Developed by Jon Zink of UCLA, who led a study recently published in The Astronomical Journal, the planet-hunting AI went through 800 million images of stars in 500 terabytes of data. That would be enough to give any human a massive headache. With everything the software found, Zink and his team were able to catalog the objects that Kepler glimpsed before it took its last breaths, and that information will soon be added to NASA’s master archive of exoplanets.
“We developed a code that would look for telltale signs of a false signal, mimicking the visual inspection process,” Zink told SYFY WIRE. "This requires the signal to pass a series of thresholds before being assigned planet candidacy. It can go through a large sample of signals very quickly.”
It was the frustration he experienced from false planetary signals that led Zink to develop an AI that would be able to tell the real planets from the posers. Humans are usually right on when seeking out the telltale dips in star brightness that give away a transiting planet. So long as the brightness fades periodically and maintains a certain shape, it usually means a planet is passing right in front of it. The problem is that sometimes instruments can wonk out and create false signals. Other issues include objects besides planets temporarily blocking out starlight.
Observations from the AI could possibly tell us which stars are most likely to have planets forming around them, and what could indicate that planets are possibly being born around a star. Because the algorithm went off finding planets on its own, researchers can experiment with what it detected to look for any biases it could have (robots don’t have minds of their own, but you still never know what they can screw up). Zink wants to see how it reacts when the data is purposely adulterated with artificial signals, and if it spits out a positive, it needs upgrading.
Finding out how many planets are actually there will also give Zink and his research team ideas as to what might have formed or still be forming planets around suspected stars.
“If there appears to be a lack of large planets at short periods, we can infer that nature does not favor the formation of these types of planets, or that they are being destroyed or modified somehow over time,” he said. “That can help us see into physical formation mechanisms.”

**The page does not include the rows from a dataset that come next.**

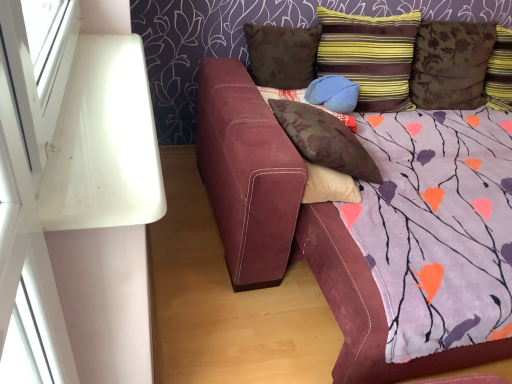
The width and height of the screenshot is (512, 384). Identify the location of striped velvet pillow at upper right, marked as the 4th pillow in a left-to-right arrangement. (370, 56).

At what (x,y) coordinates should I click in order to perform the action: click on suede couch at center. Please return your answer as a coordinate pair (x, y). Looking at the image, I should click on (295, 227).

Describe the element at coordinates (324, 140) in the screenshot. I see `brown suede pillow at center, acting as the fourth pillow starting from the right` at that location.

At what (x,y) coordinates should I click in order to perform the action: click on striped velvet pillow at upper right, placed as the 2th pillow when sorted from right to left. Please return your answer as a coordinate pair (x, y). Image resolution: width=512 pixels, height=384 pixels. Looking at the image, I should click on (370, 56).

Who is shorter, brown suede pillow at center, which ranks as the second pillow in left-to-right order, or striped velvet pillow at upper right, marked as the 4th pillow in a left-to-right arrangement?

With less height is brown suede pillow at center, which ranks as the second pillow in left-to-right order.

Which object is wider, brown suede pillow at center, which ranks as the second pillow in left-to-right order, or striped velvet pillow at upper right, marked as the 4th pillow in a left-to-right arrangement?

brown suede pillow at center, which ranks as the second pillow in left-to-right order.

Would you consider brown suede pillow at center, acting as the fourth pillow starting from the right, to be distant from striped velvet pillow at upper right, placed as the 2th pillow when sorted from right to left?

brown suede pillow at center, acting as the fourth pillow starting from the right, is near striped velvet pillow at upper right, placed as the 2th pillow when sorted from right to left, not far away.

From the image's perspective, relative to striped velvet pillow at upper right, placed as the 2th pillow when sorted from right to left, is brown suede pillow at center, acting as the fourth pillow starting from the right, above or below?

brown suede pillow at center, acting as the fourth pillow starting from the right, is below striped velvet pillow at upper right, placed as the 2th pillow when sorted from right to left.

I want to click on the 2nd pillow behind the brown suede pillow at center, which ranks as the second pillow in left-to-right order, so click(x=333, y=93).

Does blue suede pillow at upper center, which ranks as the third pillow in left-to-right order, have a greater width compared to brown suede pillow at center, acting as the fourth pillow starting from the right?

Incorrect, the width of blue suede pillow at upper center, which ranks as the third pillow in left-to-right order, does not surpass that of brown suede pillow at center, acting as the fourth pillow starting from the right.

Measure the distance from blue suede pillow at upper center, which ranks as the 3th pillow in right-to-left order, to brown suede pillow at center, acting as the fourth pillow starting from the right.

blue suede pillow at upper center, which ranks as the 3th pillow in right-to-left order, and brown suede pillow at center, acting as the fourth pillow starting from the right, are 16.33 inches apart.

What's the angular difference between blue suede pillow at upper center, which ranks as the 3th pillow in right-to-left order, and brown suede pillow at center, acting as the fourth pillow starting from the right,'s facing directions?

The facing directions of blue suede pillow at upper center, which ranks as the 3th pillow in right-to-left order, and brown suede pillow at center, acting as the fourth pillow starting from the right, are 0.000286 degrees apart.

Is suede couch at center in contact with brown suede pillow at center, which ranks as the second pillow in left-to-right order?

No, suede couch at center is not next to brown suede pillow at center, which ranks as the second pillow in left-to-right order.

From a real-world perspective, is suede couch at center below brown suede pillow at center, acting as the fourth pillow starting from the right?

Yes, from a real-world perspective, suede couch at center is beneath brown suede pillow at center, acting as the fourth pillow starting from the right.

Considering the sizes of suede couch at center and brown suede pillow at center, which ranks as the second pillow in left-to-right order, in the image, is suede couch at center wider or thinner than brown suede pillow at center, which ranks as the second pillow in left-to-right order,?

Result: In the image, suede couch at center appears to be wider than brown suede pillow at center, which ranks as the second pillow in left-to-right order.

From the image's perspective, between suede couch at center and brown suede pillow at center, which ranks as the second pillow in left-to-right order, which one is located above?

From the image's view, brown suede pillow at center, which ranks as the second pillow in left-to-right order, is above.

Is striped velvet pillow at upper right, marked as the 4th pillow in a left-to-right arrangement, aimed at floral fabric pillow at upper right, acting as the 5th pillow starting from the left?

No, striped velvet pillow at upper right, marked as the 4th pillow in a left-to-right arrangement, does not turn towards floral fabric pillow at upper right, acting as the 5th pillow starting from the left.

From the image's perspective, is striped velvet pillow at upper right, marked as the 4th pillow in a left-to-right arrangement, under floral fabric pillow at upper right, the first pillow viewed from the right?

Correct, striped velvet pillow at upper right, marked as the 4th pillow in a left-to-right arrangement, appears lower than floral fabric pillow at upper right, the first pillow viewed from the right, in the image.

Consider the image. Who is taller, striped velvet pillow at upper right, marked as the 4th pillow in a left-to-right arrangement, or floral fabric pillow at upper right, the first pillow viewed from the right?

striped velvet pillow at upper right, marked as the 4th pillow in a left-to-right arrangement.

Which is in front, striped velvet pillow at upper right, placed as the 2th pillow when sorted from right to left, or floral fabric pillow at upper right, the first pillow viewed from the right?

Positioned in front is striped velvet pillow at upper right, placed as the 2th pillow when sorted from right to left.

Would you say suede couch at center is a long distance from floral fabric pillow at upper right, the first pillow viewed from the right?

Yes, suede couch at center and floral fabric pillow at upper right, the first pillow viewed from the right, are located far from each other.

Who is smaller, suede couch at center or floral fabric pillow at upper right, acting as the 5th pillow starting from the left?

Smaller between the two is floral fabric pillow at upper right, acting as the 5th pillow starting from the left.

From a real-world perspective, between suede couch at center and floral fabric pillow at upper right, acting as the 5th pillow starting from the left, who is vertically higher?

floral fabric pillow at upper right, acting as the 5th pillow starting from the left, is physically above.

Does suede couch at center have a lesser width compared to floral fabric pillow at upper right, the first pillow viewed from the right?

No, suede couch at center is not thinner than floral fabric pillow at upper right, the first pillow viewed from the right.

Is point (398, 76) closer to camera compared to point (261, 190)?

That is False.

Starting from the suede couch at center, which pillow is the 3rd one to the right? Please provide its 2D coordinates.

[(370, 56)]

From the picture: Is striped velvet pillow at upper right, marked as the 4th pillow in a left-to-right arrangement, shorter than suede couch at center?

No.

Is striped velvet pillow at upper right, marked as the 4th pillow in a left-to-right arrangement, to the right of suede couch at center from the viewer's perspective?

Yes.

In terms of width, does striped velvet pillow at upper right, placed as the 2th pillow when sorted from right to left, look wider or thinner when compared to brown suede pillow at upper center, the 1th pillow viewed from the left?

Considering their sizes, striped velvet pillow at upper right, placed as the 2th pillow when sorted from right to left, looks broader than brown suede pillow at upper center, the 1th pillow viewed from the left.

At what (x,y) coordinates should I click in order to perform the action: click on pillow above the brown suede pillow at upper center, the 5th pillow viewed from the right (from a real-world perspective). Please return your answer as a coordinate pair (x, y). This screenshot has width=512, height=384. Looking at the image, I should click on (x=370, y=56).

From a real-world perspective, between striped velvet pillow at upper right, placed as the 2th pillow when sorted from right to left, and brown suede pillow at upper center, the 5th pillow viewed from the right, who is vertically higher?

striped velvet pillow at upper right, placed as the 2th pillow when sorted from right to left, is physically above.

Which is behind, striped velvet pillow at upper right, marked as the 4th pillow in a left-to-right arrangement, or brown suede pillow at upper center, the 5th pillow viewed from the right?

brown suede pillow at upper center, the 5th pillow viewed from the right, is further from the camera.

There is a brown suede pillow at center, which ranks as the second pillow in left-to-right order. Identify the location of the 4th pillow above it (from a real-world perspective). (370, 56).

I want to click on the 2nd pillow behind the brown suede pillow at center, which ranks as the second pillow in left-to-right order, starting your count from the anchor, so click(x=333, y=93).

Based on their spatial positions, is brown suede pillow at center, which ranks as the second pillow in left-to-right order, or brown suede pillow at upper center, the 5th pillow viewed from the right, further from suede couch at center?

brown suede pillow at upper center, the 5th pillow viewed from the right, is further to suede couch at center.

Considering their positions, is brown suede pillow at center, which ranks as the second pillow in left-to-right order, positioned further to brown suede pillow at upper center, the 5th pillow viewed from the right, than floral fabric pillow at upper right, the first pillow viewed from the right?

floral fabric pillow at upper right, the first pillow viewed from the right, is further to brown suede pillow at upper center, the 5th pillow viewed from the right.

When comparing their distances from blue suede pillow at upper center, which ranks as the third pillow in left-to-right order, does suede couch at center or floral fabric pillow at upper right, acting as the 5th pillow starting from the left, seem closer?

suede couch at center lies closer to blue suede pillow at upper center, which ranks as the third pillow in left-to-right order, than the other object.

Consider the image. Which object lies nearer to the anchor point suede couch at center, brown suede pillow at center, which ranks as the second pillow in left-to-right order, or blue suede pillow at upper center, which ranks as the third pillow in left-to-right order?

brown suede pillow at center, which ranks as the second pillow in left-to-right order, lies closer to suede couch at center than the other object.

Estimate the real-world distances between objects in this image. Which object is closer to suede couch at center, floral fabric pillow at upper right, acting as the 5th pillow starting from the left, or brown suede pillow at center, which ranks as the second pillow in left-to-right order?

brown suede pillow at center, which ranks as the second pillow in left-to-right order.

Looking at the image, which one is located further to striped velvet pillow at upper right, placed as the 2th pillow when sorted from right to left, brown suede pillow at center, acting as the fourth pillow starting from the right, or blue suede pillow at upper center, which ranks as the third pillow in left-to-right order?

brown suede pillow at center, acting as the fourth pillow starting from the right.

Based on their spatial positions, is brown suede pillow at upper center, the 5th pillow viewed from the right, or suede couch at center further from floral fabric pillow at upper right, acting as the 5th pillow starting from the left?

The object further to floral fabric pillow at upper right, acting as the 5th pillow starting from the left, is suede couch at center.

Which object lies further to the anchor point brown suede pillow at center, acting as the fourth pillow starting from the right, brown suede pillow at upper center, the 1th pillow viewed from the left, or striped velvet pillow at upper right, marked as the 4th pillow in a left-to-right arrangement?

Based on the image, striped velvet pillow at upper right, marked as the 4th pillow in a left-to-right arrangement, appears to be further to brown suede pillow at center, acting as the fourth pillow starting from the right.

Image resolution: width=512 pixels, height=384 pixels. I want to click on studio couch situated between brown suede pillow at upper center, the 5th pillow viewed from the right, and floral fabric pillow at upper right, acting as the 5th pillow starting from the left, from left to right, so 295,227.

What are the coordinates of `pillow situated between blue suede pillow at upper center, which ranks as the third pillow in left-to-right order, and floral fabric pillow at upper right, the first pillow viewed from the right, from left to right` in the screenshot? It's located at (370, 56).

This screenshot has width=512, height=384. I want to click on pillow between striped velvet pillow at upper right, marked as the 4th pillow in a left-to-right arrangement, and brown suede pillow at center, acting as the fourth pillow starting from the right, in the vertical direction, so click(333, 93).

So why are those gas giants that are orbiting so close together such an anomaly? Gas giants with short orbital periods are already rare enough, because they usually don’t venture close enough to their star for that. Think of how far away Jupiter, Saturn, Neptune, and Uranus are from the Sun. These massive planets are also typically loners because the gravity they exert on smaller planets or other bodies can knock those out of orbit, and can even mess with larger planets. Jupiter and Saturn are thought to have called the shots in the early solar system.
Never mind how much material from their star system’s protoplanetary disc those two gas giants would have needed to form. Maybe our solar system has four gas giants, but none of them orbit anywhere near as close together as these two. While they are still embryos in their disc of gas and dust, immense amounts of material in close proximity would have been needed to bring them to the size they are thought to be now. Zink thinks what could have happened is that they formed further away from each other and somehow migrated inwards.
“Sometimes we need to miss something to appreciate it,” he said. “By looking at planets around stars that are different from the Sun, we can see what features make our solar system so special (or not special at all) and the role our parent star plays in our formation history.”